What's perhaps most interesting is that the Post ran a long letter (3/21/09) from the secretary General of the World Meteorological Association, spelling this out and explaining that Will just doesn't know what he's talking about:

It is a misinterpretation of the data and of scientific knowledge to point to one year as the warmest on record -- as was done in a recent Post column ["Dark Green Doomsayers," George F. Will, op-ed, February 15] -- and then to extrapolate that cooler subsequent years invalidate the reality of global warming and its effects.

The difference between climate variability and climate change is critical, not just for scientists or those engaging in policy debates about warming. Just as one cold snap does not change the global warming trend, one heat wave does not reinforce it. Since the beginning of the 20th century, the global average surface temperature has risen 1.33 degrees Fahrenheit.

At this point it's obvious that George Will is not going to let a bunch of scientists tell him about climate science.  The real question is why the Post continues to print this stuff-- and give him cover when critics point out his inaccuracies.

The paper, it should be noted, did run a recent op-ed from Chris Mooney debunking some of Will's climate misinformation. But Will will still have his regular platform to write whatever he wants to write about climate science--no matter how wrong he is.

On Sanjay Gupta's 'Breathless' Gullibility

Friday, March 13th, 2009

Stating that "a lot of funny things can happen when the media translate science for the public," science writer Chris Mooney (Nation, 3/6/09) looks over more evidence that the U.S. public got really lucky when CNN's Sanjay Gupta was not made Obama's surgeon general. Mooney's list of Gupta "approaching medical coverage through 'one the one hand, on the other hand' equivocation, the selling of medical entertainment, following the pack or simply getting it wrong" clearly illustrates "what always made Gupta's nomination worrisome":

Consider a few of Gupta's journalistic missteps.

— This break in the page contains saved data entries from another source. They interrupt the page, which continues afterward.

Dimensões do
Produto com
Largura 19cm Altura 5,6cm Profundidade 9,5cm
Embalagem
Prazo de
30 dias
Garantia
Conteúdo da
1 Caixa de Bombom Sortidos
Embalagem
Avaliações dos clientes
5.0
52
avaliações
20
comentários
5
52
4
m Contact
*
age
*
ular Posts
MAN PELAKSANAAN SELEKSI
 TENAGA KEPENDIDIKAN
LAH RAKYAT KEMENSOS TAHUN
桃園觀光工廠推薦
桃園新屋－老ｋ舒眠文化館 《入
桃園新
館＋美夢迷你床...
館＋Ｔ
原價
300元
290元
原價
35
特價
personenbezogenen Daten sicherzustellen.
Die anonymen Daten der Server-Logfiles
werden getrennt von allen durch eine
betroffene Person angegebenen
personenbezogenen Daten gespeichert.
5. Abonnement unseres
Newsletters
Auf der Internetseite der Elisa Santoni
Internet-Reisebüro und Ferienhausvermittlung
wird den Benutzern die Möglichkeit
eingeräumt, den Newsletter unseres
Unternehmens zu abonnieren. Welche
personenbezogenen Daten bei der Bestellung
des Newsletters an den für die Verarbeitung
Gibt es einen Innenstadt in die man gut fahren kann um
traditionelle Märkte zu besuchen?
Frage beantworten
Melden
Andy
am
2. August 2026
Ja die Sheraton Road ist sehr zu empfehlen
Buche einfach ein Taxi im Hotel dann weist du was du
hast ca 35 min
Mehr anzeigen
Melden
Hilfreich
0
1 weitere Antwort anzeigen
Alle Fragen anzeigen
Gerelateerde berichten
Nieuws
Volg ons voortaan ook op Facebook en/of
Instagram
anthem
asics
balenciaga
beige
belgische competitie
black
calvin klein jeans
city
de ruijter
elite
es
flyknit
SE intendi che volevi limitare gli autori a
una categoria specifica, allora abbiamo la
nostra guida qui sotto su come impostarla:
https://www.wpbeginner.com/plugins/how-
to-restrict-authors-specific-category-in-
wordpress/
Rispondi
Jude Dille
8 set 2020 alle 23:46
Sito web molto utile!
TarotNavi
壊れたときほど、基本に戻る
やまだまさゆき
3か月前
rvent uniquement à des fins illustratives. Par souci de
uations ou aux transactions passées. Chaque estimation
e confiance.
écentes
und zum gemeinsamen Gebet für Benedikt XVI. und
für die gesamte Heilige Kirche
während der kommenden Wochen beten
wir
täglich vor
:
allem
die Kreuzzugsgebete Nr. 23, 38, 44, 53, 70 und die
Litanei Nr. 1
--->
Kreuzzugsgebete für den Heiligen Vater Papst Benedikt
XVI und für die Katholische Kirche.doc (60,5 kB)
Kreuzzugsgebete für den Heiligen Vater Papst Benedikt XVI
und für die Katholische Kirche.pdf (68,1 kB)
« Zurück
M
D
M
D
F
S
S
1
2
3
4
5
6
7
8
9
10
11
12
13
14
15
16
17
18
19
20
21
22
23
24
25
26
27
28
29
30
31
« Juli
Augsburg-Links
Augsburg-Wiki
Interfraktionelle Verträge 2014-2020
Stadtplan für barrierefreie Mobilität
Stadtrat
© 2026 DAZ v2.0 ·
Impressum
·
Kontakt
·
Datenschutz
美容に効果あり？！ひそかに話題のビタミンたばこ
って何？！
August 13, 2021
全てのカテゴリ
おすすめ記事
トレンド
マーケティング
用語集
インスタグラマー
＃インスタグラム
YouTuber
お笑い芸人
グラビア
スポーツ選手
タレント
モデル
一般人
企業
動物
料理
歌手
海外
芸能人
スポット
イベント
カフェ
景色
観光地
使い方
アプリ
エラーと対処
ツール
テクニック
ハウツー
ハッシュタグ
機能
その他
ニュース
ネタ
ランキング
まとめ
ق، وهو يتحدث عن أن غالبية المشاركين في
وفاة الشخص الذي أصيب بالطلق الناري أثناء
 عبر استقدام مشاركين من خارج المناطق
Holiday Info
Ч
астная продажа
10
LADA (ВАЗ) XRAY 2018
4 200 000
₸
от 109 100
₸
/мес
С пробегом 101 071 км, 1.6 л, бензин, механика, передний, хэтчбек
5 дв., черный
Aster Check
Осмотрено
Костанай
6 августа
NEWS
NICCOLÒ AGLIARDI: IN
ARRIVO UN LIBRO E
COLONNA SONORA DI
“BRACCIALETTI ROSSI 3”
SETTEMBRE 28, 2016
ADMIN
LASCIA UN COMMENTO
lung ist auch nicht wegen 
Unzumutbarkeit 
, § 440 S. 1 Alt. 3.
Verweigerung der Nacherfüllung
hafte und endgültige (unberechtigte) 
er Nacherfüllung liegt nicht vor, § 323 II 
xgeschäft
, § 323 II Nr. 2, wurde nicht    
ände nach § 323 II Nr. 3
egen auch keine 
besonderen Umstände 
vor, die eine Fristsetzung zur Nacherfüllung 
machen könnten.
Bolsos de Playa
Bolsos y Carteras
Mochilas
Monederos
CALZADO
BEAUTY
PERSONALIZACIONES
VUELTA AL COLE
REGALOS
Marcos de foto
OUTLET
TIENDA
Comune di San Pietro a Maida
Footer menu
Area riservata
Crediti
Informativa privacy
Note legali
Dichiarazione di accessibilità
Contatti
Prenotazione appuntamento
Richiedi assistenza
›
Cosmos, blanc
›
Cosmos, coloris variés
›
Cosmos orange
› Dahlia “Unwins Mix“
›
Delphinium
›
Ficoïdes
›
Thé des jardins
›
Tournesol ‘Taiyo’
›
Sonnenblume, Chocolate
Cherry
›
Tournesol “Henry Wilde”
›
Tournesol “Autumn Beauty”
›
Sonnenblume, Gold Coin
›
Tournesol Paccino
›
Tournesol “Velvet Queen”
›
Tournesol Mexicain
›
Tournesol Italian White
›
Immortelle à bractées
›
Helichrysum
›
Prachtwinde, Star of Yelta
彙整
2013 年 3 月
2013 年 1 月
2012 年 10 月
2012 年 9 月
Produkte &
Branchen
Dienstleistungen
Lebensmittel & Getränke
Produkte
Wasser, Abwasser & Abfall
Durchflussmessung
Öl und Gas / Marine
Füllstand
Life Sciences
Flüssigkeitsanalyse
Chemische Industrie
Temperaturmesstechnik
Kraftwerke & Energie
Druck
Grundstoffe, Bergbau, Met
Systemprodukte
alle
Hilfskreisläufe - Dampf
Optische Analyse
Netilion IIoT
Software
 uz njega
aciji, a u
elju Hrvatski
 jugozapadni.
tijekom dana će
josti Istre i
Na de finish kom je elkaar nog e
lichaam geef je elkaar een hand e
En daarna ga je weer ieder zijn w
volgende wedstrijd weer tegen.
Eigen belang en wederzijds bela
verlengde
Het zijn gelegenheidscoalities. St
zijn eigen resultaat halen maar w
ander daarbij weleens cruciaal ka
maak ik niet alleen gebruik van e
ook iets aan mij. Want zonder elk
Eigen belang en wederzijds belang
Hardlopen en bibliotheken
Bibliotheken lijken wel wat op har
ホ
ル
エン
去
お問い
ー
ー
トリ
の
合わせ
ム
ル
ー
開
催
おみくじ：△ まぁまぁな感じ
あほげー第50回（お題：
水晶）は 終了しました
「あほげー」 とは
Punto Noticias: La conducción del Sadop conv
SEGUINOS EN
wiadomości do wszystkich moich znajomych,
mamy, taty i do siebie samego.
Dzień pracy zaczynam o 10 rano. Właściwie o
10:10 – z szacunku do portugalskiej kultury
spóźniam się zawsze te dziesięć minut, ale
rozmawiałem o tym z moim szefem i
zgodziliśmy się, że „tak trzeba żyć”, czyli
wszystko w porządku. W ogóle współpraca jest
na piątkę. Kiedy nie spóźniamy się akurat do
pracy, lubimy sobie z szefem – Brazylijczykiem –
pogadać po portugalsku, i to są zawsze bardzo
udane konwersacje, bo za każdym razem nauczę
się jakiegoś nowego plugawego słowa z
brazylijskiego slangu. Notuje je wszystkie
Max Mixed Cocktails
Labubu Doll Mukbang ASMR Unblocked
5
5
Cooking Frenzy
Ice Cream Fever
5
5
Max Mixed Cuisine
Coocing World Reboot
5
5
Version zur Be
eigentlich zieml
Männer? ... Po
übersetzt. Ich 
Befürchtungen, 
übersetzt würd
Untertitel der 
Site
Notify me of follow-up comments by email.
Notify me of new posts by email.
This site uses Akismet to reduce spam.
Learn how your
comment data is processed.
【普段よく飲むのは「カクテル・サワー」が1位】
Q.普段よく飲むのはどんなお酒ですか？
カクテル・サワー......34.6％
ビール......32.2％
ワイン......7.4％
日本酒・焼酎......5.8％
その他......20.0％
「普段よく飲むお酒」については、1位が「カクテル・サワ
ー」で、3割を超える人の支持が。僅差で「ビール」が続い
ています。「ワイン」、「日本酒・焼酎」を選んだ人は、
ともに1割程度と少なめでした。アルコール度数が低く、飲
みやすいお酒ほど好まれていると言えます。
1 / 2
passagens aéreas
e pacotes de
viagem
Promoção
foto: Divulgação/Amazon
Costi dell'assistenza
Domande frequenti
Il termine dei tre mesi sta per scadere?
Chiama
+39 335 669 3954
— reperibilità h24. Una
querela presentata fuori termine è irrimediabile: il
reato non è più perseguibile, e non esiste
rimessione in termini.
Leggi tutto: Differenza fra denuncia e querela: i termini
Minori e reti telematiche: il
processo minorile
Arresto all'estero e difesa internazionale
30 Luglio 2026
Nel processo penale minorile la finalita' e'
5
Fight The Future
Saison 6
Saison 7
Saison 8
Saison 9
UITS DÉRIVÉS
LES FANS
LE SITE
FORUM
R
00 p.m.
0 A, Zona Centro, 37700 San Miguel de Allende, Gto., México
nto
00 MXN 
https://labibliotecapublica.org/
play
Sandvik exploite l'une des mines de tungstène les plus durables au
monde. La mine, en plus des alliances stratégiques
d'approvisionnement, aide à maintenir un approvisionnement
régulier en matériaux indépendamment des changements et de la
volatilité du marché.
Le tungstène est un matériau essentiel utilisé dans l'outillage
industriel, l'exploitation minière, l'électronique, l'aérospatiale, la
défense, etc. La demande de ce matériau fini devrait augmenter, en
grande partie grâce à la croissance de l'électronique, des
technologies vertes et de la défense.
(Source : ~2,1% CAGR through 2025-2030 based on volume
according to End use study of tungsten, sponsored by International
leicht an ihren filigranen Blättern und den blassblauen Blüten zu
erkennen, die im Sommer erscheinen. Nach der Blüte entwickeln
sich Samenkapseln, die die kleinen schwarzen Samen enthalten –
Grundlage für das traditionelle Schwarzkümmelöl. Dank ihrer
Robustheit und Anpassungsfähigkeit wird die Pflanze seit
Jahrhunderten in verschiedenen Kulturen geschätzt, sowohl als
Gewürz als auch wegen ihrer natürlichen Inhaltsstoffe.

In late December 2002--a slow news week after Christmas--an outfit named Clonaid, run by a member of a UFO-obsessed group called the Raelians, decided to hold a press conference announcing the first cloning of a human being. The media responded like a herd and ran off a cliff. Many outlets, including CNN, covered the group's press conference live, even though numerous scientists and bioethicists could have told them the claim wasn't credible. Yet there was Gupta, breathlessly interviewing Clonaid's "clinical science director" about "the possibility, a big possibility, that a human clone was actually born." Gupta and CNN contributed heavily to a media scare with little foundation; to this day, we've never seen proof of the existence of baby "Eve."

And of course Mooney features Gupta's infamous "'reality check' on Michael Moore's 2007 film SiCKO"; see the FAIR Action Alert: "CNN vs. SiCKO" (7/11/07).